ある朝、このままプーを家に残して会社に行くわけにはいかない状態になった。
会社もそうそう休めない。
「(最後の)入院をさせよう」と思った。
私の不在時に亡くなってしまったら嫌だ、帰宅してプーが死んでいたらどうしようと思ったのだ。
今となれば、一人暮らしだからそういう事態も仕方のないことだと分かる。
だが当時の私はそこまで腹をくくれていなかった。

思えば最初は気軽に飼ってしまった猫達だった。
飼う時には死ぬことまで考えていなかった。
ばかばか。
獣医に事情を話してプーを入院させ、会社に向かった。
その2日後の昼前に獣医から電話があった。
「プーちゃんの腎臓はもう動いていません。

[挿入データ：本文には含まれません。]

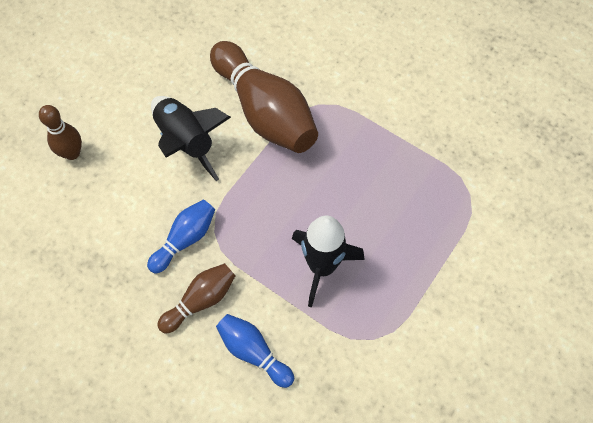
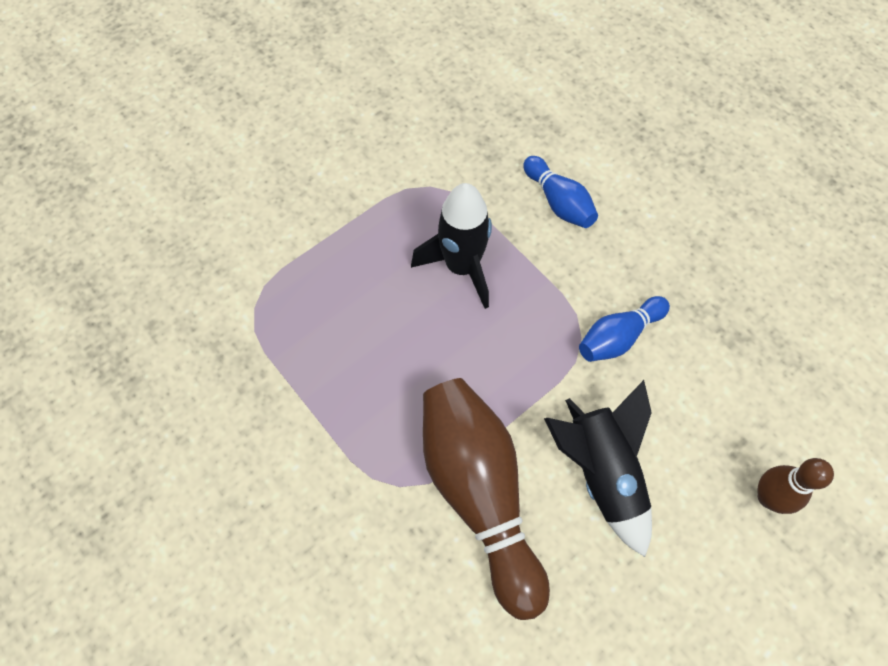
camera: 165 degrees left, 0 degrees up
brown bowling pin [157,263,235,334] -> none

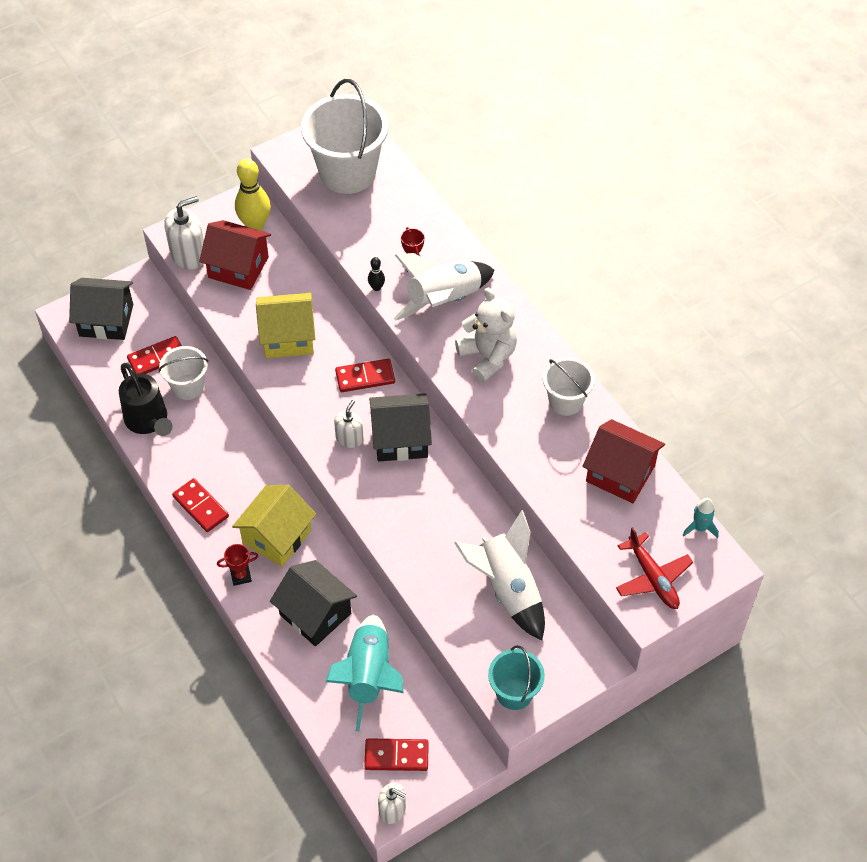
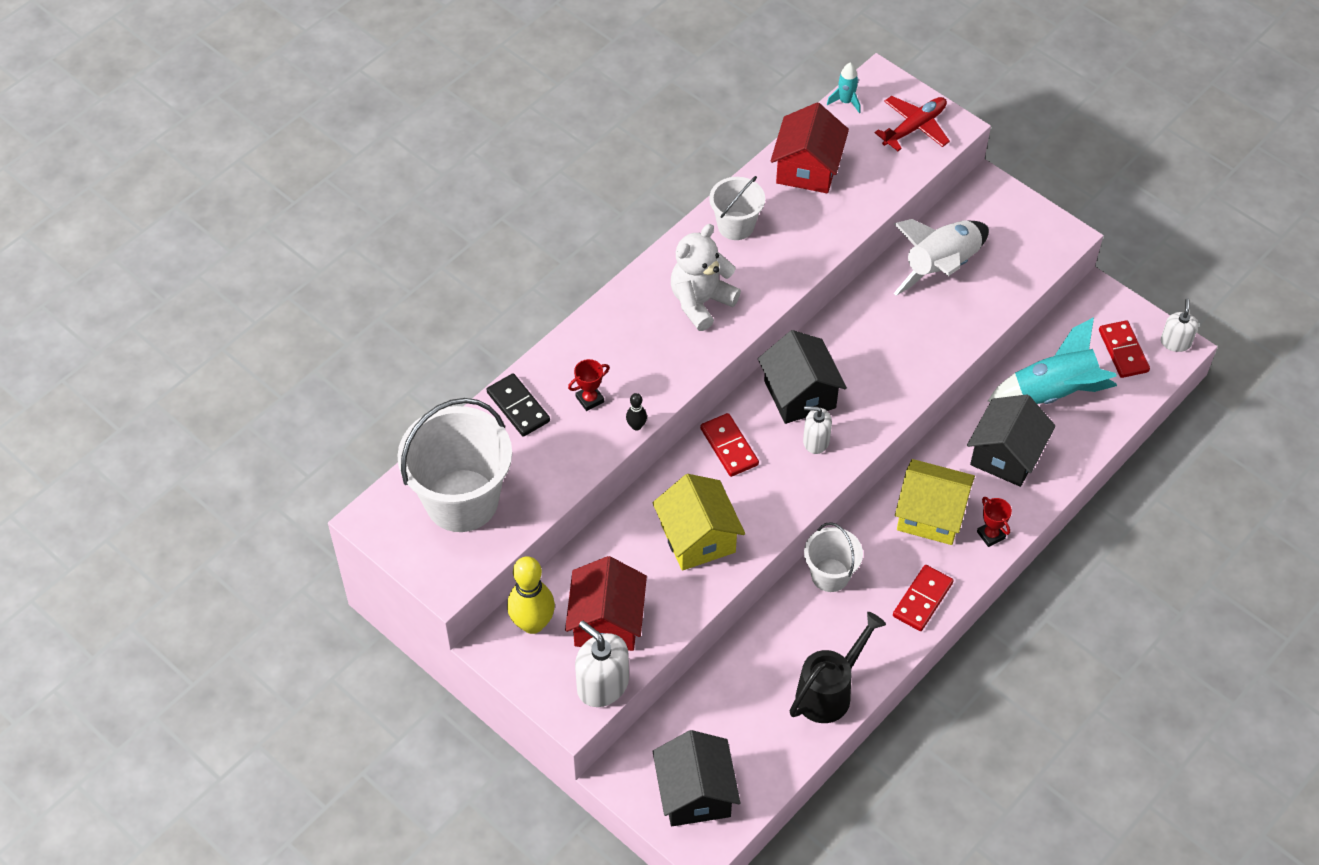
camera: 105 degrees left, 0 degrees up
red domino [127,336,182,374] -> none
white bucket [159,346,208,400] -> white bucket moved to [804,522,863,592]
white rocket [394,253,495,321] -> none
turquoise bucket [488,645,545,710] -> none
none -> black domino [486,373,550,437]

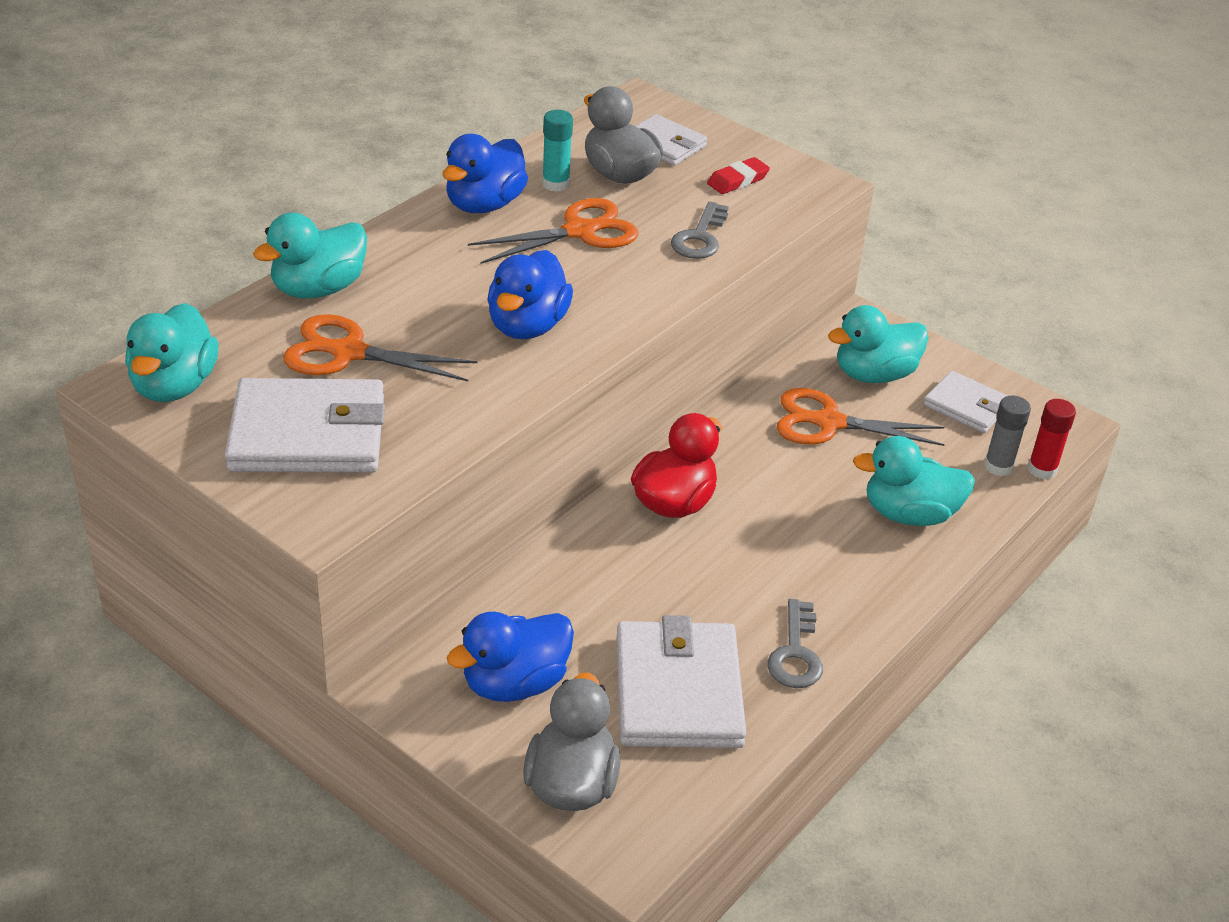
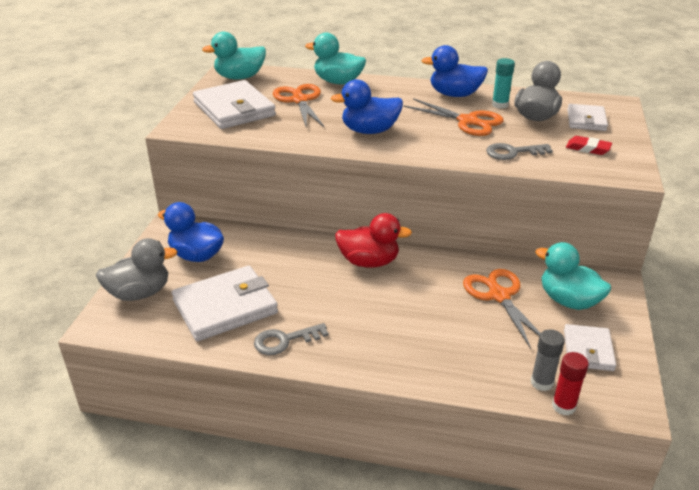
camera: 65 degrees right, 5 degrees down
turquoise duck [853,436,975,526] -> none

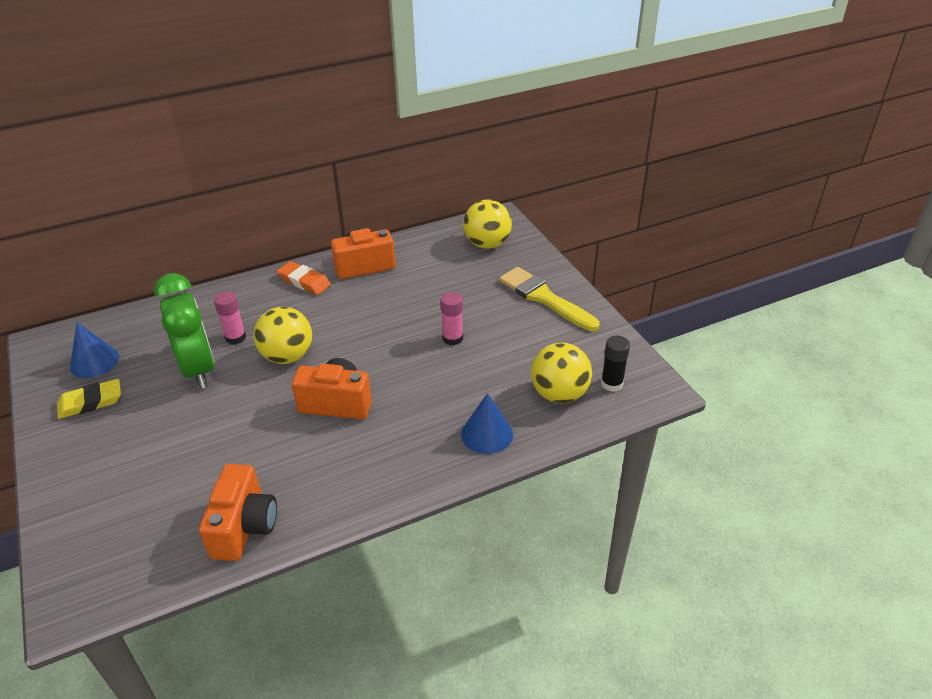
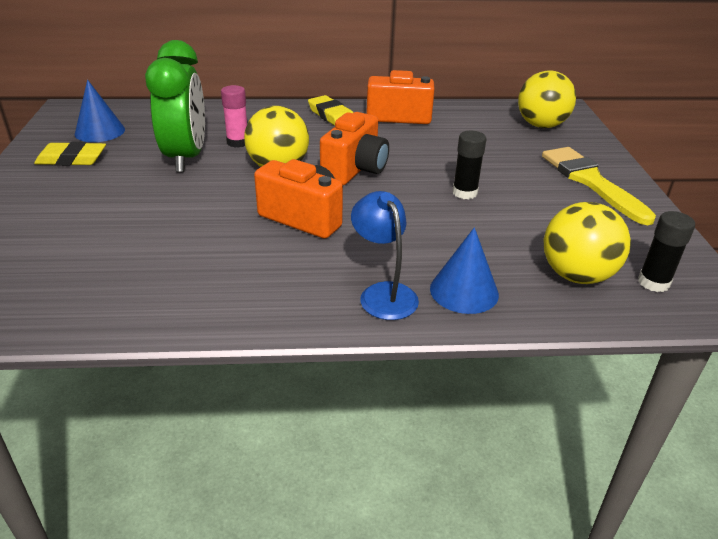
camera: 20 degrees right, 5 degrees down
orange camera [199,464,277,561] -> orange camera moved to [320,112,389,185]
orange eraser [277,261,331,295] -> yellow eraser [308,95,354,126]
pink glue stick [441,292,463,346] -> black glue stick [452,131,486,199]
none -> blue lamp [351,191,419,320]

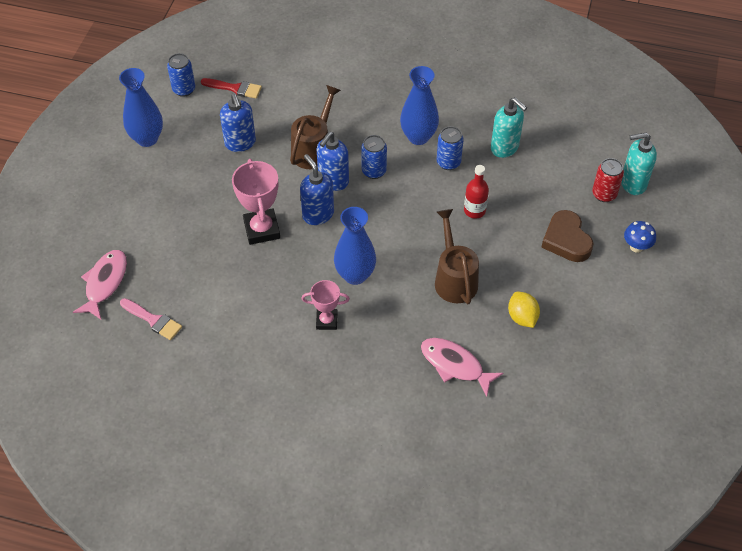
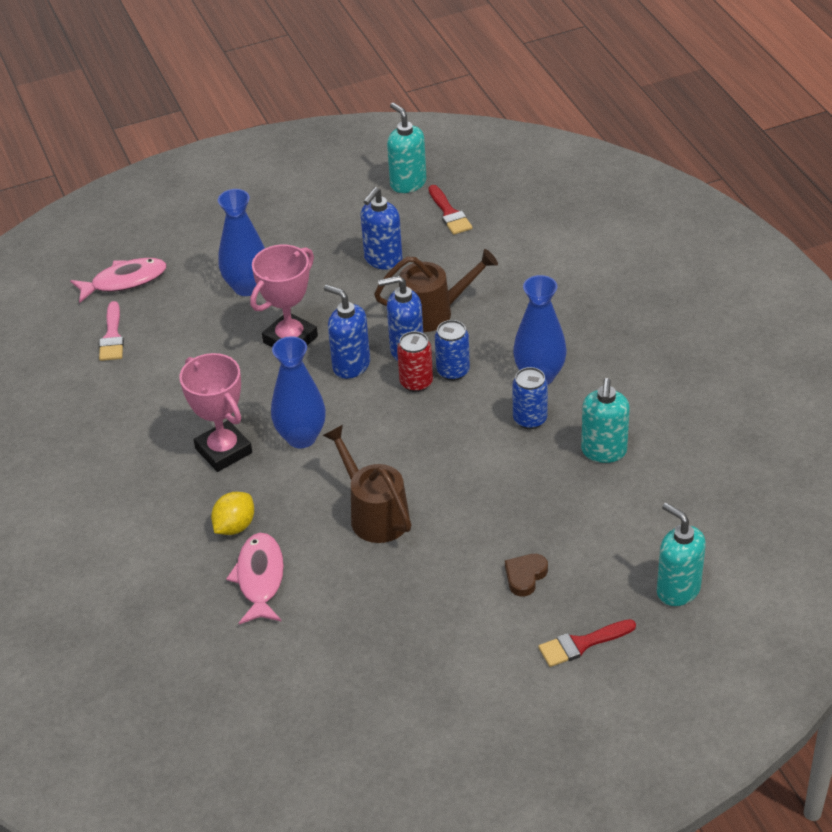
camera: 55 degrees right, 10 degrees down
blue vase [119,68,163,147] -> blue vase moved to [218,189,265,296]
blue can [167,53,195,97] -> turquoise soap dispenser [387,103,426,193]
blue soap dispenser [300,154,334,225] -> blue soap dispenser turned 75 degrees counterclockwise [324,285,370,379]
pink trophy [301,280,350,330] -> pink trophy [179,353,252,472], size x1.62
brown watering can [435,209,479,304] -> brown watering can turned 75 degrees counterclockwise [323,425,412,543]
red bottle [464,165,489,219] -> none
yellow lemon [508,292,540,328] -> yellow lemon moved to [211,492,254,535]
brown heart [541,210,594,262] -> brown heart [505,554,548,596], size x0.61
red can [592,158,624,202] -> red can moved to [397,331,433,392]
blue mushroom [624,221,656,253] -> red brush [538,619,636,667]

(亡くなるのは)今夜ぐらいでしょう」
あわてて上司に事情を話し獣医に向かった。
当時の上長は笑って許してくれた。
ありがたい話だ。
入院先の獣医でプーは力なく横たわっていた。
4kgあった体重はすでに2kgを切っていた。

子供のようにグズグズ泣きながらプーと一緒に家に戻った。
2月末の雪の残る寒い日だったが貸家の縁側でプーをキャリーから出した。
大好きな庭を見たいだろうと思ったのだ。
プーはよろよろとキャリーから這い出し、縁側をぴょんと降りた。
そんな力が残っていたのか!?と驚いたが好きにさせた。
プーは玄関前の落ち葉の残る冷たい地面に横たわり、じっとそのままでいた。
プーの大好きだった場所だ。
「こんなに寒いのに、日陰なのに・・・」と私は気が気でなかったが、しばらくそのままにさせた。
猫は具合が悪くなると寒い場所を好むと言う。
一方のコダマは相変わらず我関せずという感じだった。
いい加減私が寒くなり、プーを家に入れ、ストーブの前にプーを寝かせた。



これはストーブの前に横たわり、近づけた私の指を両前足でギュッと握ったプーの画像だ。
嬉しく悲しくせつない場面だった。
何もできない私は号泣するしかなかった。